Kyndryl gère ces deux priorités par la gestion intelligente des plates-formes de nos clients et du modèle hybride que nous promouvons, sur toutes les couches : applicatifs, systèmes d’exploitation, réseaux… Nous sommes issus de la division outsoursing d’IBM mais, depuis la séparation, nous n’avons plus à privilégier les technologies d’IBM. Nous pouvons donc travailler avec tous les acteurs de notre écosystème, y compris AWS, OVHcloud, Google ou Capgemini. Nous voulons travailler avec les meilleurs afin de servir au mieux nos clients et faciliter leur transformation numérique.

Beaucoup d’entreprises n’ont pas terminé (voire commencé) leur transformation.

Donc, vous travaillez avec vos concurrents ?

Nous devons travailler ensemble pour nous inscrire dans la durée. C’est de la coopétition. Et nous ouvrons à nos clients comme à nos coopétiteurs notre GNPP (Global Network Pearing Plateform), le réseau sécurisé qui permet d’accéder à nos 430 datacenters dans le monde.

Comme dans beaucoup d’entreprises américaines, Kyndryl France n’est-elle qu’une filiale commerciale ?

Non. Pour Kyndryl, la France est l’un de nos dix pays stratégiques. Cette situation fait que je suis directement rattaché au président groupe et que je suis membre du comité exécutif monde.

Kyndryl a 75 grands clients en France sur les 4000 dans le monde. Mais nous avons une double particularité : environ 200 contrats avec des entreprises plus petites car 95 % des entreprises, en France, sont des PME ou des ETI, et ce qui implique, de notre côté, une forte présence régionale.

Kyndryl France, c’est 196,5 millions d’euros de capital et 1280 collaborateurs. Nous opérons 14 datacenters (chez des acteurs comme Equinix). En tout, 2800 collaborateurs de Kyndryl sont dédiés à la France en incluant des équipes situées en Pologne, en Roumanie, en République Techèque, en Inde… Nous sommes présents avec un plateau entier au Campus Cyber.

Parmi nos collaborateurs, nous avons 90 apprentis dont les trois-quarts futurs ingénieurs et un quart dans une filière commerce-gestion.

Comment ont réagi les clients français à la scission entre IBM et Kyndryl ?

Au départ, il y a eu un effet de surprise et, de ce fait, une certaine défiance. Malheureusement, nous étions obligés, légalement, de communiquer de cette manière sur notre scission. Nous avons donc ensuite réalisé un travail de communication sur le terrain pour expliquer, petit à petit, parfois en avance de phase, ce que nous faisions et pourquoi, en insistant sur les avantages apportés.

Quels défis voyez-vous pour Kyndryl dans les mois à venir ?

Le premier, c’est bien sûr de poursuivre notre rétablissement sur le marché.

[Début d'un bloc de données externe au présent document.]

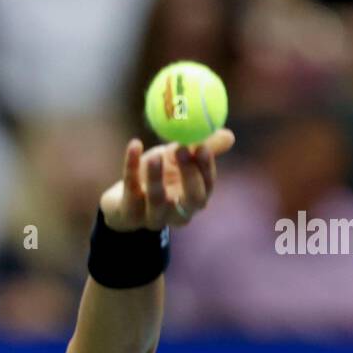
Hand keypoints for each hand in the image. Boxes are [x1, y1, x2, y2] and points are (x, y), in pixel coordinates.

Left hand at [99, 128, 234, 231]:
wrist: (123, 198)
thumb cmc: (158, 175)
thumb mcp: (179, 160)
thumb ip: (202, 148)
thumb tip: (229, 136)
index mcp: (194, 199)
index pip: (207, 186)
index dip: (206, 168)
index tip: (202, 146)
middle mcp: (178, 212)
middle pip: (192, 199)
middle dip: (189, 174)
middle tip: (182, 149)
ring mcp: (153, 216)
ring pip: (157, 202)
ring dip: (157, 176)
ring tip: (156, 153)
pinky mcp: (129, 213)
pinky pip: (131, 189)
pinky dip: (132, 166)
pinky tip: (135, 144)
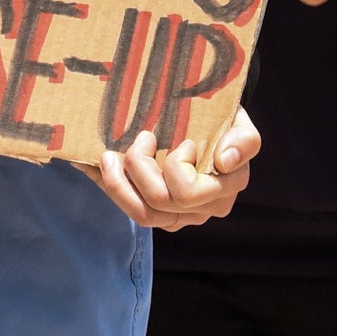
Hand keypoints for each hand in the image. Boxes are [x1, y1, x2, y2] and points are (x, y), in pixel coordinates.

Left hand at [85, 110, 258, 229]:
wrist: (208, 121)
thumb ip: (244, 139)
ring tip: (108, 155)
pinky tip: (93, 167)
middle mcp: (208, 206)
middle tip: (141, 137)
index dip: (175, 167)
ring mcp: (183, 215)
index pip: (189, 190)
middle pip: (161, 201)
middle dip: (140, 166)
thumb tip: (226, 159)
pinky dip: (110, 187)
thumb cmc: (222, 119)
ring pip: (143, 215)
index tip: (182, 141)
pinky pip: (131, 210)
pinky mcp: (162, 216)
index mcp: (228, 184)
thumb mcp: (239, 121)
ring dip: (117, 183)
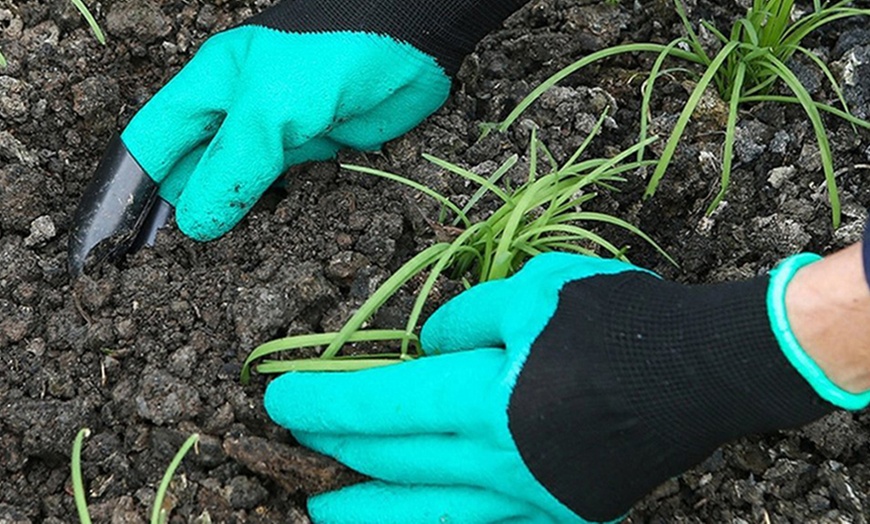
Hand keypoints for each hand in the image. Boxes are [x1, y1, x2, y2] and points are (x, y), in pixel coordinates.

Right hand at [120, 22, 449, 240]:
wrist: (412, 43)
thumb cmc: (331, 56)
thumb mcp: (268, 109)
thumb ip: (231, 166)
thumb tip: (194, 224)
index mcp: (208, 87)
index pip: (153, 144)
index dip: (129, 189)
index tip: (117, 241)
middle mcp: (236, 112)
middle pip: (192, 170)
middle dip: (179, 213)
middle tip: (166, 269)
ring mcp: (276, 134)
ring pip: (237, 186)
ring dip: (226, 220)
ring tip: (205, 269)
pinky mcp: (314, 152)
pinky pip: (281, 190)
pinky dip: (270, 216)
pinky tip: (261, 244)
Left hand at [265, 251, 847, 522]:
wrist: (705, 371)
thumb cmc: (618, 319)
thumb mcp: (533, 290)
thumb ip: (465, 320)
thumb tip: (428, 350)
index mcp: (486, 399)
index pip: (380, 404)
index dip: (322, 400)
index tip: (277, 398)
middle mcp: (498, 462)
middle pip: (395, 461)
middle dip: (336, 451)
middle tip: (296, 445)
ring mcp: (530, 498)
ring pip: (429, 516)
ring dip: (370, 513)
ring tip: (325, 515)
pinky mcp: (559, 511)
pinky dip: (436, 522)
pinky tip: (418, 516)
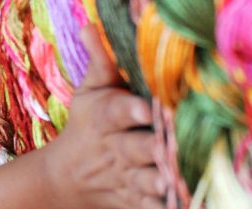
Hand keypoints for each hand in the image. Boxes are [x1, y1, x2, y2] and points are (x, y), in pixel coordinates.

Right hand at [40, 25, 165, 208]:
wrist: (70, 178)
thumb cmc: (88, 126)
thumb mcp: (88, 94)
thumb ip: (99, 62)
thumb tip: (91, 25)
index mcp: (105, 119)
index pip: (115, 111)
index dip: (129, 110)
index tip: (145, 109)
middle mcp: (116, 149)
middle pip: (133, 148)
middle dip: (149, 148)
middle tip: (164, 147)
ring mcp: (126, 177)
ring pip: (142, 181)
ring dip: (155, 182)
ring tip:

Nous sommes en ligne avec nos prévisions et nous devrions revenir à l’équilibre financier d’ici 2025 avant de connaître une véritable croissance.

Ensuite, nous devons continuer à être un acteur du changement, à créer de nouveaux modèles de services. Nous avons la taille appropriée pour cela.

Enfin, sous deux à trois ans (avant 2025 en fait), nous devons devenir la marque de choix pour nos clients comme pour nos collaborateurs. Au delà de tenir nos engagement, nous avons donc à travailler sur notre notoriété et notre image.